__Work order__:
Turn the text lines of the entries below into a JSON list of strings, one string per line, leaving out blank lines and the pictures.

[Start of section]

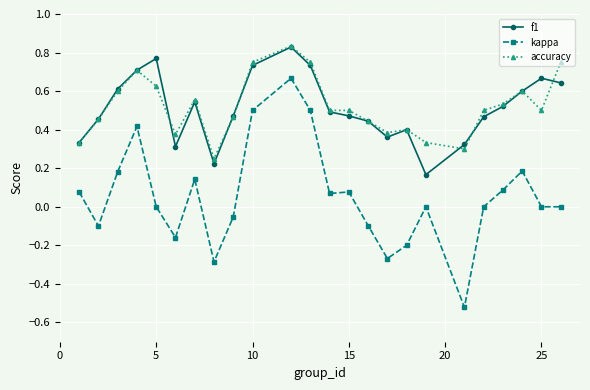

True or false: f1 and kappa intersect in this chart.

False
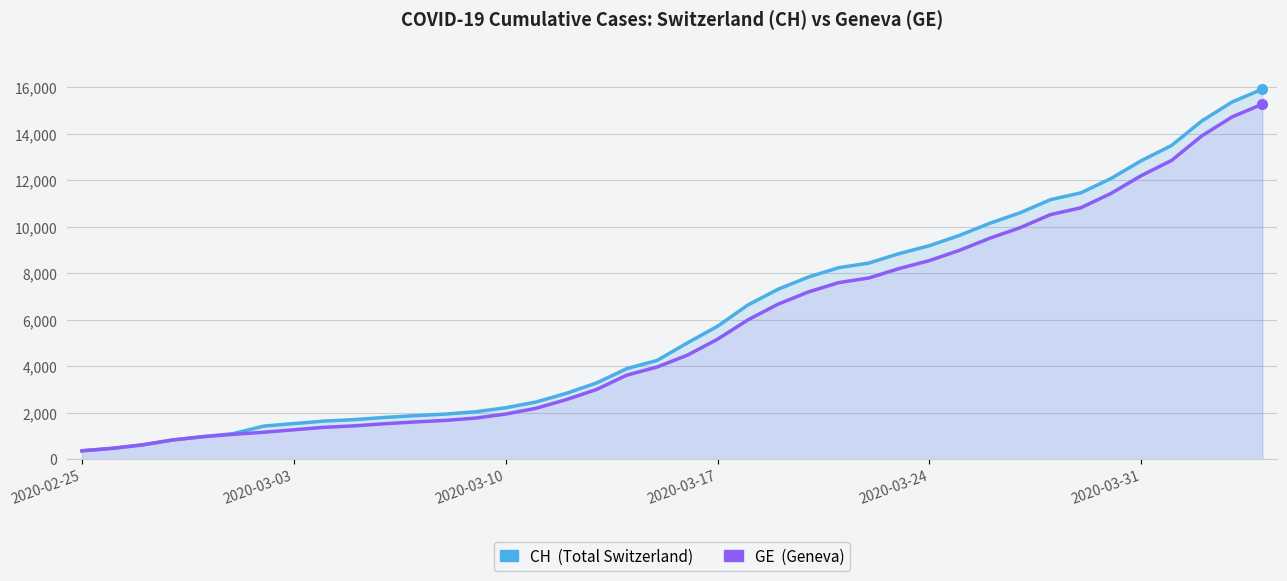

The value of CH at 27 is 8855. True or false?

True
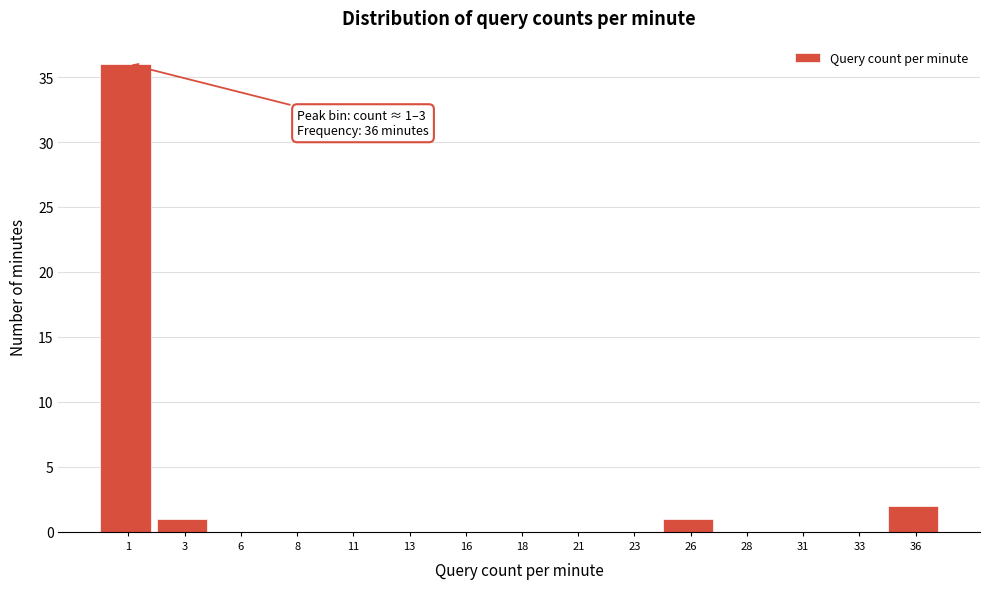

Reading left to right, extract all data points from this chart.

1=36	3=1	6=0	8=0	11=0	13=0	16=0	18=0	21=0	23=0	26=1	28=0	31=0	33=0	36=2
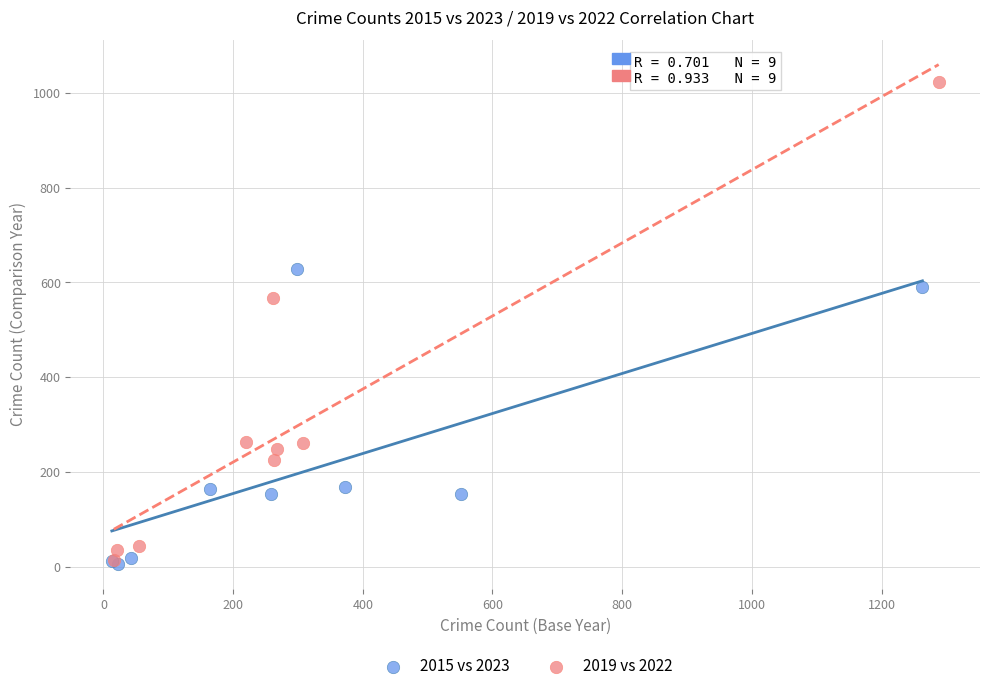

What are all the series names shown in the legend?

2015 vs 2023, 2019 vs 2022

[End of section]

__Written solution__:
[
  "True or false: f1 and kappa intersect in this chart.",
  "False",
  "The value of CH at 27 is 8855. True or false?",
  "True",
  "Reading left to right, extract all data points from this chart.",
  "1=36\t3=1\t6=0\t8=0\t11=0\t13=0\t16=0\t18=0\t21=0\t23=0\t26=1\t28=0\t31=0\t33=0\t36=2",
  "What are all the series names shown in the legend?",
  "2015 vs 2023, 2019 vs 2022"
]